_Extrait du texte_
******

Nous avons déjà parlé ici de comment fonctionne un registre de noms de domaine, ce qui se passe chez le registre lorsqu’on enregistre un nom. Nous allons aujourd’hui voir ce qui se passe du côté du bureau d’enregistrement (BE).
Beaucoup de registres de noms de domaine ne vendent pas les noms en direct, il faut passer par un BE (Bureau d’Enregistrement, registrar en anglais). Par exemple, en France, l’article L45-4 du Code des Postes et Communications Électroniques spécifie que « L’attribution des noms de domaine est assurée par les offices d’enregistrement [registres, en fait], par l’intermédiaire des bureaux d’enregistrement ». Pour les TLD (Top Level Domain, domaines de premier niveau comme .com ou .pizza) qui sont sous contrat avec l’ICANN, ces contrats imposent également le passage par un BE. Que fait concrètement un BE ?
L’interface avec le registre
La partie la moins visible du travail du BE est de s’interfacer avec le registre. Cela peut se faire par le protocole EPP (Extensible Provisioning Protocol), une interface Web, ou encore une API (Application Programming Interface) réseau spécifique au registre. Les gros BE, qui traitent d’innombrables opérations chaque jour, préfèrent en général EPP, qui est normalisé1 et est utilisé par beaucoup de registres. Les opérations peuvent ainsi être entièrement automatisées. Les plus petits BE se servent souvent d’une interface Web (lorsqu’elle existe) et leurs opérations sont en général manuelles. Un gros BE doit donc développer ou acquérir un logiciel client EPP2. Le reste de cet article parlera surtout de ces BE de taille.
Comme chaque registre a des politiques spécifiques3, cette interface nécessite également de lire des documents comme, pour .fr, le Guide des Procédures.
L’interface avec l’utilisateur
Mais la partie la plus visible du BE est évidemment celle qui fait face à l’utilisateur, à la personne qui va déposer puis gérer des noms de domaine. De même que le registre peut offrir plusieurs interfaces à ses BE (EPP, Web, API…), un BE peut avoir plusieurs interfaces pour ses clients. Il s’agit en général d’interfaces Web et d’API4.
Interfaces Web
Contrairement au registre, dont l’interface Web d’avitaillement (créer et gérer des noms de domaine) n’est accessible qu’à ses BE, une population réduite et formée, le BE doit concevoir une interface Web pour un très large public. C’est une tâche difficile, mettant en jeu des questions d’UX (User eXperience, le vécu des utilisateurs tout au long des opérations d’avitaillement), d’ergonomie, d’accessibilité à tous et toutes, même en présence de divers handicaps, etc.

******

D'après le texte sur les bureaux d'enregistrement, quel protocole les gros BE préfèrent-ils en général pour s'interfacer avec le registre ?

_Données enregistrées_
******

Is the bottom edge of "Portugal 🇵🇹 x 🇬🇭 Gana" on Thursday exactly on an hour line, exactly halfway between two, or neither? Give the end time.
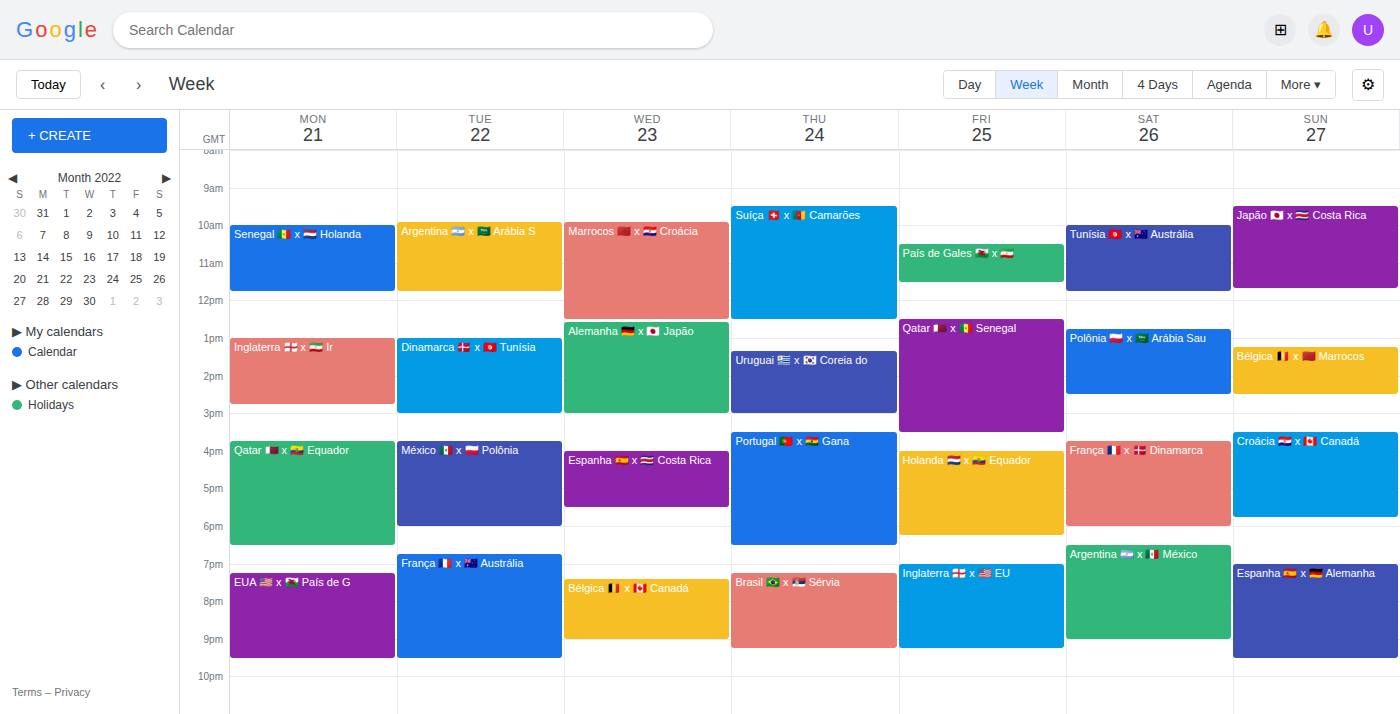
6:30 PM -- halfway between the 6 PM and 7 PM lines.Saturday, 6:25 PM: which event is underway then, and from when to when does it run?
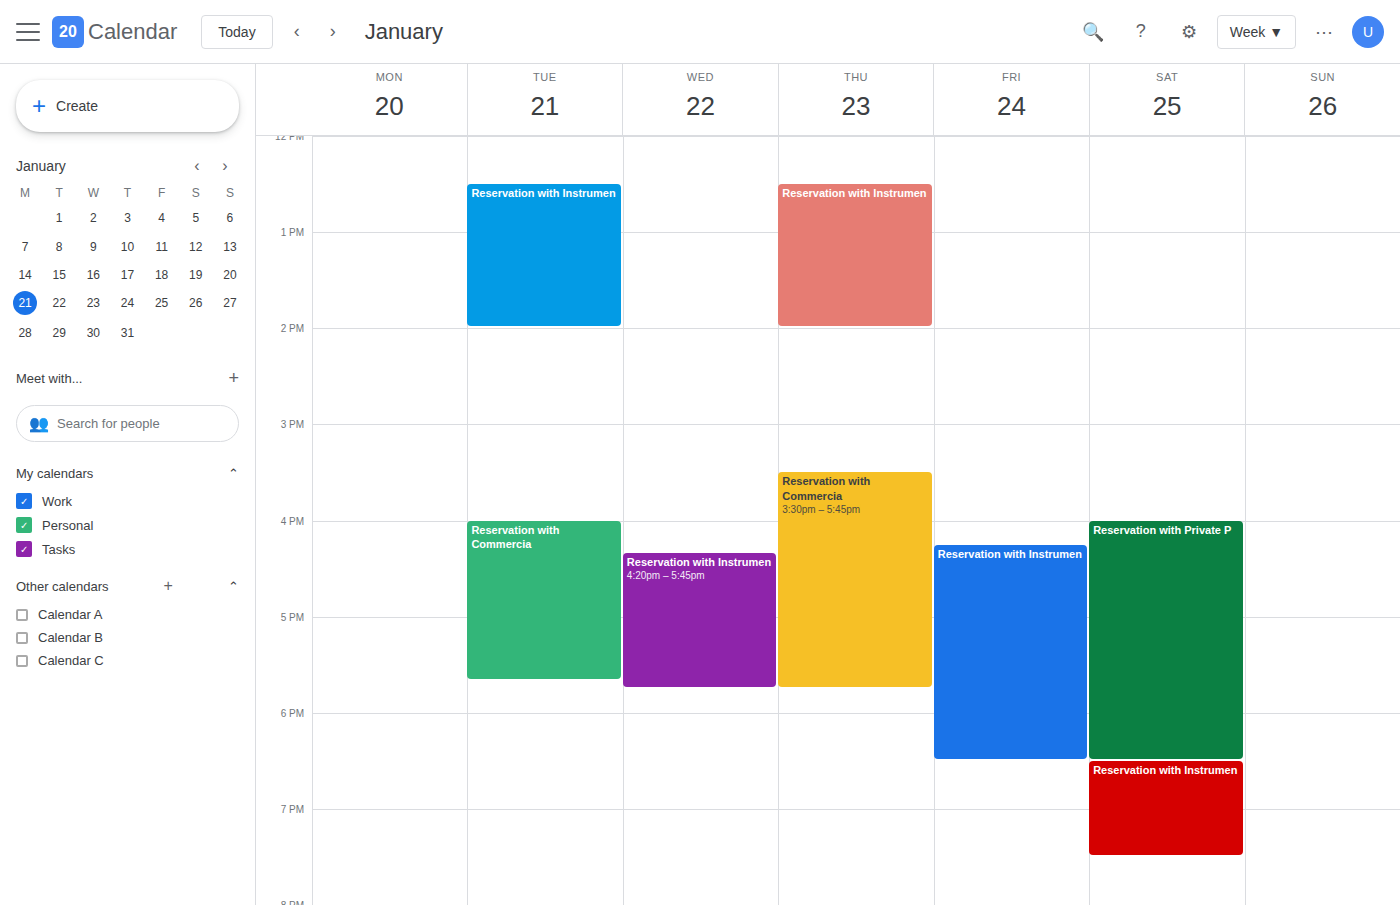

******

_Corrigé_
Ils préfèrent en général le protocole EPP (Extensible Provisioning Protocol).